There are no childcare facilities at Inverell Hospital. If you wish to have your children present for labour and birth, we request you have one adult, other than your main support person to care and supervise. However, the limit of two additional people at a time will also need to be considered.
We ask that all mobile phones are turned to silent mode in the Birth Suite and ward environments.
Keeping baby with you following birth
Your baby will remain with you following birth. Skin-to-skin is encouraged for a minimum of 1 hour after the birth or until the first breastfeed. Skin to skin contact stimulates the mothers’ production of the oxytocin hormone, which decreases bleeding, promotes bonding and breastfeeding. It allows the baby to smell, touch and know mum as well as stay warm. When the baby shows signs of readiness, he/she will be able to breastfeed.
It is strongly suggested that during this important time the baby stays with mum, rather than being handed around to other family members. The father of the baby has an important role in protecting the new mother and baby.
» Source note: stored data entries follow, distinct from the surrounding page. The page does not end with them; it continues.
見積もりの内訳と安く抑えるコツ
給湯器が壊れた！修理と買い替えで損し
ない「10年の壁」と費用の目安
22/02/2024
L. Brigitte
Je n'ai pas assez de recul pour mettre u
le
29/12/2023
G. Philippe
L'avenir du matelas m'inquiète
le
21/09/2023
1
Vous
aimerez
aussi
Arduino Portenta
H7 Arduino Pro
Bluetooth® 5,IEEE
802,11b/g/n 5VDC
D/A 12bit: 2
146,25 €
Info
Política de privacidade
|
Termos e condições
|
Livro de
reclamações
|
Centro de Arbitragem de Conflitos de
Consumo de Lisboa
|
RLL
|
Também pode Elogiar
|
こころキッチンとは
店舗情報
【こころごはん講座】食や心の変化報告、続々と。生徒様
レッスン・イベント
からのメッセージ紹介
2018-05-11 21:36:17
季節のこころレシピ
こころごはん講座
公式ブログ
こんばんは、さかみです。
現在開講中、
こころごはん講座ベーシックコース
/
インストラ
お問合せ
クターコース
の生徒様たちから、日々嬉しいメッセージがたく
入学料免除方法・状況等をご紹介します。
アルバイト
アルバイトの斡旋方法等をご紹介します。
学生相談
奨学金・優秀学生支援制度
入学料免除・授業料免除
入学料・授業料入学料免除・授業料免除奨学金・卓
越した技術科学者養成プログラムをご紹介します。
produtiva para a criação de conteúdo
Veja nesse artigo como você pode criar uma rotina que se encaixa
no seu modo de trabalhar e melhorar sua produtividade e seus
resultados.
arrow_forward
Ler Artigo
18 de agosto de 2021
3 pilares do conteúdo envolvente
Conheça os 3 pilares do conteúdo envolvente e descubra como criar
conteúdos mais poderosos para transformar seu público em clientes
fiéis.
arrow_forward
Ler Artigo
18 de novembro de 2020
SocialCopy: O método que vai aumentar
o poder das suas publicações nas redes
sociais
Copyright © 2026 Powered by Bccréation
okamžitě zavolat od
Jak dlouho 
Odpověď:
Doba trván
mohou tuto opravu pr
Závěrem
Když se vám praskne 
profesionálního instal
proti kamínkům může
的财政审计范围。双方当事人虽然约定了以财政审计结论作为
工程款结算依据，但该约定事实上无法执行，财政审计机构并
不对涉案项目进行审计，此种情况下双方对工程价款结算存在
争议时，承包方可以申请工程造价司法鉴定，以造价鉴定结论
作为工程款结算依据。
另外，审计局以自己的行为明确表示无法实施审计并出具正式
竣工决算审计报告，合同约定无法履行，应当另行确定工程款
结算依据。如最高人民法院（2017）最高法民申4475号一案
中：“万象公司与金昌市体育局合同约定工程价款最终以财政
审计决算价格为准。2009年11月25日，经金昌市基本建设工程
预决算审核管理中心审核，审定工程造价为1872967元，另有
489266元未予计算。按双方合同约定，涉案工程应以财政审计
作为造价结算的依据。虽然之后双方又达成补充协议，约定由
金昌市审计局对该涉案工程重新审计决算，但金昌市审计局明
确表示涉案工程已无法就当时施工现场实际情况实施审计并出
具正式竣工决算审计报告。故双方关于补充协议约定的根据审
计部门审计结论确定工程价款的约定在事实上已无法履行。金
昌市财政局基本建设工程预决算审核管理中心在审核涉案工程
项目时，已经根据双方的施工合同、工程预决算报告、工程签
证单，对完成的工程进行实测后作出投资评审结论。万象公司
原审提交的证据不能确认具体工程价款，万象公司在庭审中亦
After your baby has fed, he / she will be weighed and measured. With your consent, Vitamin K (Konakion) and Hepatitis B vaccine injections will be given at this time.
Two arm-bands with the baby’s correct identification details will be placed on the baby’s arm and leg – the midwife will ask you to check these details to ensure they are accurate. The identifying number on the mother’s armbands are the same as the baby’s, so it is important that you make sure the identifying numbers correspond.
The armbands are routinely checked by the midwives. Should the armbands fall off, please tell the midwife as soon as you can so that new armbands can be provided.
If medical treatment is required for your baby they will be taken to the Nursery adjacent to the Birth Suite. As soon as possible, you will be able to visit and care for your baby.
What happens to the placenta (afterbirth)?
After the birth of your baby, the placenta will be disposed of in accordance with NSW Health Guidelines.
On some occasions the placenta may be sent to the Pathology Department, for extra information. This may happen if you gave birth to twins, or if you or your baby has a serious medical or obstetric condition. If you would like to take your placenta home please talk to your midwife.
Stem cell collection and storage
If you are interested in the collection of stem cells from your baby’s cord blood for possible future use, you need to organise this with one of the private companies several weeks before coming to hospital to birth your baby. You will need to organise the collection, equipment, courier service and storage with the private company.